TASK INSTRUCTIONS -
Turn every line in the entries below into a JSON list of strings, with one string per line. Leave out any blank lines.

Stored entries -
[Start]

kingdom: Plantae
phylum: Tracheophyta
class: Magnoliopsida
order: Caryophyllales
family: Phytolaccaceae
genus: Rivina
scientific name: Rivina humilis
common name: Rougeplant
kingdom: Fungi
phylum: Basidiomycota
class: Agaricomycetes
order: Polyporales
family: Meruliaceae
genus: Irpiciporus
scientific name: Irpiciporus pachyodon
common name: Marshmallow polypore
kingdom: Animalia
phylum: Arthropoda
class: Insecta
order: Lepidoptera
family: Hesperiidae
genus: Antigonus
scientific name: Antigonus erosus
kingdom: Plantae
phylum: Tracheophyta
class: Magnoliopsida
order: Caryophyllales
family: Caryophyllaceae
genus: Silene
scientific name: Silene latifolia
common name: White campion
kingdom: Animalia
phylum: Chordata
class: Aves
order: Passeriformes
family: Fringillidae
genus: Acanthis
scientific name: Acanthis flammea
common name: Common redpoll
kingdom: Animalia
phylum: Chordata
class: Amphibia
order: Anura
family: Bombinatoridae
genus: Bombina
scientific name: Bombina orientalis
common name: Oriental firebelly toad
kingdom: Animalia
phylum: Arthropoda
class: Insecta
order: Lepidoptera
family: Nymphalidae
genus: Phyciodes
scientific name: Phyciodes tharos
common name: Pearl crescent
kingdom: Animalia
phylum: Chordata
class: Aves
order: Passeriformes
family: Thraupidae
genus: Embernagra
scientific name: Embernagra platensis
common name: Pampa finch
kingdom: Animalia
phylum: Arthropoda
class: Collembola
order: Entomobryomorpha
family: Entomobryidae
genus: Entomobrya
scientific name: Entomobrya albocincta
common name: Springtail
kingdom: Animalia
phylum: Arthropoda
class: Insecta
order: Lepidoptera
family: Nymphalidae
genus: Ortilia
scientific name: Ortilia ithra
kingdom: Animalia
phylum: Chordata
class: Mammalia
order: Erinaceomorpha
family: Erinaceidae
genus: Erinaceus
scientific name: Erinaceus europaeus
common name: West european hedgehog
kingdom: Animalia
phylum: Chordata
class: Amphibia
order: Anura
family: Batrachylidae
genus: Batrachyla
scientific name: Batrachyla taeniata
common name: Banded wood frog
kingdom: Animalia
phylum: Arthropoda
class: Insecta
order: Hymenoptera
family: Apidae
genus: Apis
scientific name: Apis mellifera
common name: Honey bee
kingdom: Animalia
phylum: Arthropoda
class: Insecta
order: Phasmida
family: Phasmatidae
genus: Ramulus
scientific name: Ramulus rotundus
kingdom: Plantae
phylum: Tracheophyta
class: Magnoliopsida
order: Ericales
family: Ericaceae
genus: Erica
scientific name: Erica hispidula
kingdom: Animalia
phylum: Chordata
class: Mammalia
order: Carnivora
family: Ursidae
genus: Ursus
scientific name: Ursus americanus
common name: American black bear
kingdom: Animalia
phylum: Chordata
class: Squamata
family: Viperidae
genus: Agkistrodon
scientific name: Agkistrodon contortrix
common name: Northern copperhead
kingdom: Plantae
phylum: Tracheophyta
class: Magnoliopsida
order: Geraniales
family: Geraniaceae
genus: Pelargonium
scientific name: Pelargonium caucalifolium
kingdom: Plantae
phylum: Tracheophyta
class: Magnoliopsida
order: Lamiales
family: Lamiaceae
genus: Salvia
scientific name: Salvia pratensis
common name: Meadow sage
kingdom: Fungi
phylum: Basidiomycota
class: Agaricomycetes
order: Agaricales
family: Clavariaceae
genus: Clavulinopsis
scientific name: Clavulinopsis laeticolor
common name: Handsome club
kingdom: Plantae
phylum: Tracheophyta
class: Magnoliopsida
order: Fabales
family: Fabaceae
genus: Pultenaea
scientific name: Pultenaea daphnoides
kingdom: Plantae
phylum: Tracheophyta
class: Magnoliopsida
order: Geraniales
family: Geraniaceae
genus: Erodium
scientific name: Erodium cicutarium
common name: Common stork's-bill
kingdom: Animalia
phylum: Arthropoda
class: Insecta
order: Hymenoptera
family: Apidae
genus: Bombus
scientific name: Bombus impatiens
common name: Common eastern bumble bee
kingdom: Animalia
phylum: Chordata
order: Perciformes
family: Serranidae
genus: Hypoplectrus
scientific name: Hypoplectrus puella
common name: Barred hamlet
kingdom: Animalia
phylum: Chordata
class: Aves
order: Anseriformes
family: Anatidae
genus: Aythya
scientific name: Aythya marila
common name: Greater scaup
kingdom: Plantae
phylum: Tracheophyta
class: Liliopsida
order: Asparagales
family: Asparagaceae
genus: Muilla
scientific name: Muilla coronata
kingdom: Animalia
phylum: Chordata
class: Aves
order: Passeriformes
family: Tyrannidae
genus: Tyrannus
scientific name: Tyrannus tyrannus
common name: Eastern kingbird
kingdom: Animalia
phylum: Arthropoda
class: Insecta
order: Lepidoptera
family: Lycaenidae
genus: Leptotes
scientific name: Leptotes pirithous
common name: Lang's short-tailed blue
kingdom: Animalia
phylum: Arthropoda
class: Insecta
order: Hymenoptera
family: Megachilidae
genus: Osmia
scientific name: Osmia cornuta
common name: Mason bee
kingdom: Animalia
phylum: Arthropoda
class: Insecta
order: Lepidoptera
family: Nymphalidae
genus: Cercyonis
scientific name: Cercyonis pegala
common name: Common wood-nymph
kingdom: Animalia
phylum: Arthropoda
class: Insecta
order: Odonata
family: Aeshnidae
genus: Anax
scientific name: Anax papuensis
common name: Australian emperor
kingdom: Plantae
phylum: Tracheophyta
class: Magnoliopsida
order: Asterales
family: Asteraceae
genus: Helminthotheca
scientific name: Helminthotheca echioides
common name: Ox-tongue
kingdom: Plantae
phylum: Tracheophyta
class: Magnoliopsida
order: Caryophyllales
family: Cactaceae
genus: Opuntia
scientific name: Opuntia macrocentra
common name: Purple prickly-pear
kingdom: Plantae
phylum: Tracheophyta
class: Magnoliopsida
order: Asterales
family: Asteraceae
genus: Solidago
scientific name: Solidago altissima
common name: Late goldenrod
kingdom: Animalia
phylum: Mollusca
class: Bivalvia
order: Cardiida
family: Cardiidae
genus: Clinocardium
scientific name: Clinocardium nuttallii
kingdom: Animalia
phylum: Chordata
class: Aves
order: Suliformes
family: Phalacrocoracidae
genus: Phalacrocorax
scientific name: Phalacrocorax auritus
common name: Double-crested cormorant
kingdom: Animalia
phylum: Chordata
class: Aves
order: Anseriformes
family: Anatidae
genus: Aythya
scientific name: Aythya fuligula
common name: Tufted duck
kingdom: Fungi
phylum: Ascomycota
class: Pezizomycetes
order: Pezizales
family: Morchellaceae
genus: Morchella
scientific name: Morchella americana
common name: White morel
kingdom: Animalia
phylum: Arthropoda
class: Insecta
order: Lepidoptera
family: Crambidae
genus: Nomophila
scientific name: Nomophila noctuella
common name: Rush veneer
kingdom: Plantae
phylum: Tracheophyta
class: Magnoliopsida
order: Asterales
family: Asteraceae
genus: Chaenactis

[End]

TASK RESULT -
[
  "kingdom: Plantae",
  "phylum: Tracheophyta",
  "class: Magnoliopsida",
  "order: Caryophyllales",
  "family: Phytolaccaceae",
  "genus: Rivina",
  "scientific name: Rivina humilis",
  "common name: Rougeplant",
  "kingdom: Fungi",
  "phylum: Basidiomycota",
  "class: Agaricomycetes",
  "order: Polyporales",
  "family: Meruliaceae",
  "genus: Irpiciporus",
  "scientific name: Irpiciporus pachyodon",
  "common name: Marshmallow polypore",
  "kingdom: Animalia",
  "phylum: Arthropoda",
  "class: Insecta",
  "order: Lepidoptera",
  "family: Hesperiidae",
  "genus: Antigonus",
  "scientific name: Antigonus erosus",
  "kingdom: Plantae",
  "phylum: Tracheophyta",
  "class: Magnoliopsida",
  "order: Caryophyllales",
  "family: Caryophyllaceae",
  "genus: Silene",
  "scientific name: Silene latifolia",
  "common name: White campion",
  "kingdom: Animalia",
  "phylum: Chordata",
  "class: Aves",
  "order: Passeriformes",
  "family: Fringillidae",
  "genus: Acanthis",
  "scientific name: Acanthis flammea",
  "common name: Common redpoll",
  "kingdom: Animalia",
  "phylum: Chordata",
  "class: Amphibia",
  "order: Anura",
  "family: Bombinatoridae",
  "genus: Bombina",
  "scientific name: Bombina orientalis",
  "common name: Oriental firebelly toad",
  "kingdom: Animalia",
  "phylum: Arthropoda",
  "class: Insecta",
  "order: Lepidoptera",
  "family: Nymphalidae",
  "genus: Phyciodes",
  "scientific name: Phyciodes tharos",
  "common name: Pearl crescent",
  "kingdom: Animalia",
  "phylum: Chordata",
  "class: Aves",
  "order: Passeriformes",
  "family: Thraupidae",
  "genus: Embernagra",
  "scientific name: Embernagra platensis",
  "common name: Pampa finch",
  "kingdom: Animalia",
  "phylum: Arthropoda",
  "class: Collembola",
  "order: Entomobryomorpha",
  "family: Entomobryidae",
  "genus: Entomobrya",
  "scientific name: Entomobrya albocincta",
  "common name: Springtail",
  "kingdom: Animalia",
  "phylum: Arthropoda",
  "class: Insecta",
  "order: Lepidoptera",
  "family: Nymphalidae",
  "genus: Ortilia",
  "scientific name: Ortilia ithra",
  "kingdom: Animalia",
  "phylum: Chordata",
  "class: Mammalia",
  "order: Erinaceomorpha",
  "family: Erinaceidae",
  "genus: Erinaceus",
  "scientific name: Erinaceus europaeus",
  "common name: West european hedgehog",
  "kingdom: Animalia",
  "phylum: Chordata",
  "class: Amphibia",
  "order: Anura",
  "family: Batrachylidae",
  "genus: Batrachyla",
  "scientific name: Batrachyla taeniata",
  "common name: Banded wood frog",
  "kingdom: Animalia",
  "phylum: Arthropoda",
  "class: Insecta",
  "order: Hymenoptera",
  "family: Apidae",
  "genus: Apis",
  "scientific name: Apis mellifera",
  "common name: Honey bee",
  "kingdom: Animalia",
  "phylum: Arthropoda",
  "class: Insecta",
  "order: Phasmida",
  "family: Phasmatidae",
  "genus: Ramulus",
  "scientific name: Ramulus rotundus",
  "kingdom: Plantae",
  "phylum: Tracheophyta",
  "class: Magnoliopsida",
  "order: Ericales",
  "family: Ericaceae",
  "genus: Erica",
  "scientific name: Erica hispidula",
  "kingdom: Animalia",
  "phylum: Chordata",
  "class: Mammalia",
  "order: Carnivora",
  "family: Ursidae",
  "genus: Ursus",
  "scientific name: Ursus americanus",
  "common name: American black bear",
  "kingdom: Animalia",
  "phylum: Chordata",
  "class: Squamata",
  "family: Viperidae",
  "genus: Agkistrodon",
  "scientific name: Agkistrodon contortrix",
  "common name: Northern copperhead",
  "kingdom: Plantae",
  "phylum: Tracheophyta",
  "class: Magnoliopsida",
  "order: Geraniales",
  "family: Geraniaceae",
  "genus: Pelargonium",
  "scientific name: Pelargonium caucalifolium",
  "kingdom: Plantae",
  "phylum: Tracheophyta",
  "class: Magnoliopsida",
  "order: Lamiales",
  "family: Lamiaceae",
  "genus: Salvia",
  "scientific name: Salvia pratensis",
  "common name: Meadow sage",
  "kingdom: Fungi",
  "phylum: Basidiomycota",
  "class: Agaricomycetes",
  "order: Agaricales",
  "family: Clavariaceae",
  "genus: Clavulinopsis",
  "scientific name: Clavulinopsis laeticolor",
  "common name: Handsome club",
  "kingdom: Plantae",
  "phylum: Tracheophyta",
  "class: Magnoliopsida",
  "order: Fabales",
  "family: Fabaceae",
  "genus: Pultenaea",
  "scientific name: Pultenaea daphnoides",
  "kingdom: Plantae",
  "phylum: Tracheophyta",
  "class: Magnoliopsida",
  "order: Geraniales",
  "family: Geraniaceae",
  "genus: Erodium",
  "scientific name: Erodium cicutarium",
  "common name: Common stork's-bill",
  "kingdom: Animalia",
  "phylum: Arthropoda",
  "class: Insecta",
  "order: Hymenoptera",
  "family: Apidae",
  "genus: Bombus",
  "scientific name: Bombus impatiens",
  "common name: Common eastern bumble bee",
  "kingdom: Animalia",
  "phylum: Chordata",
  "order: Perciformes",
  "family: Serranidae",
  "genus: Hypoplectrus",
  "scientific name: Hypoplectrus puella",
  "common name: Barred hamlet",
  "kingdom: Animalia",
  "phylum: Chordata",
  "class: Aves",
  "order: Anseriformes",
  "family: Anatidae",
  "genus: Aythya",
  "scientific name: Aythya marila",
  "common name: Greater scaup",
  "kingdom: Plantae",
  "phylum: Tracheophyta",
  "class: Liliopsida",
  "order: Asparagales",
  "family: Asparagaceae",
  "genus: Muilla",
  "scientific name: Muilla coronata",
  "kingdom: Animalia",
  "phylum: Chordata",
  "class: Aves",
  "order: Passeriformes",
  "family: Tyrannidae",
  "genus: Tyrannus",
  "scientific name: Tyrannus tyrannus",
  "common name: Eastern kingbird",
  "kingdom: Animalia",
  "phylum: Arthropoda",
  "class: Insecta",
  "order: Lepidoptera",
  "family: Lycaenidae",
  "genus: Leptotes",
  "scientific name: Leptotes pirithous",
  "common name: Lang's short-tailed blue",
  "kingdom: Animalia",
  "phylum: Arthropoda",
  "class: Insecta",
  "order: Hymenoptera",
  "family: Megachilidae",
  "genus: Osmia",
  "scientific name: Osmia cornuta",
  "common name: Mason bee",
  "kingdom: Animalia",
  "phylum: Arthropoda",
  "class: Insecta",
  "order: Lepidoptera",
  "family: Nymphalidae",
  "genus: Cercyonis",
  "scientific name: Cercyonis pegala",
  "common name: Common wood-nymph",
  "kingdom: Animalia",
  "phylum: Arthropoda",
  "class: Insecta",
  "order: Odonata",
  "family: Aeshnidae",
  "genus: Anax",
  "scientific name: Anax papuensis",
  "common name: Australian emperor",
  "kingdom: Plantae",
  "phylum: Tracheophyta",
  "class: Magnoliopsida",
  "order: Asterales",
  "family: Asteraceae",
  "genus: Helminthotheca",
  "scientific name: Helminthotheca echioides",
  "common name: Ox-tongue",
  "kingdom: Plantae",
  "phylum: Tracheophyta",
  "class: Magnoliopsida",
  "order: Caryophyllales",
  "family: Cactaceae",
  "genus: Opuntia",
  "scientific name: Opuntia macrocentra",
  "common name: Purple prickly-pear",
  "kingdom: Plantae",
  "phylum: Tracheophyta",
  "class: Magnoliopsida",
  "order: Asterales",
  "family: Asteraceae",
  "genus: Solidago",
  "scientific name: Solidago altissima",
  "common name: Late goldenrod",
  "kingdom: Animalia",
  "phylum: Mollusca",
  "class: Bivalvia",
  "order: Cardiida",
  "family: Cardiidae",
  "genus: Clinocardium",
  "scientific name: Clinocardium nuttallii",
  "kingdom: Animalia",
  "phylum: Chordata",
  "class: Aves",
  "order: Suliformes",
  "family: Phalacrocoracidae",
  "genus: Phalacrocorax",
  "scientific name: Phalacrocorax auritus",
  "common name: Double-crested cormorant",
  "kingdom: Animalia",
  "phylum: Chordata",
  "class: Aves",
  "order: Anseriformes",
  "family: Anatidae",
  "genus: Aythya",
  "scientific name: Aythya fuligula",
  "common name: Tufted duck",
  "kingdom: Fungi",
  "phylum: Ascomycota",
  "class: Pezizomycetes",
  "order: Pezizales",
  "family: Morchellaceae",
  "genus: Morchella",
  "scientific name: Morchella americana",
  "common name: White morel",
  "kingdom: Animalia",
  "phylum: Arthropoda",
  "class: Insecta",
  "order: Lepidoptera",
  "family: Crambidae",
  "genus: Nomophila",
  "scientific name: Nomophila noctuella",
  "common name: Rush veneer",
  "kingdom: Plantae",
  "phylum: Tracheophyta",
  "class: Magnoliopsida",
  "order: Asterales",
  "family: Asteraceae",
  "genus: Chaenactis"
]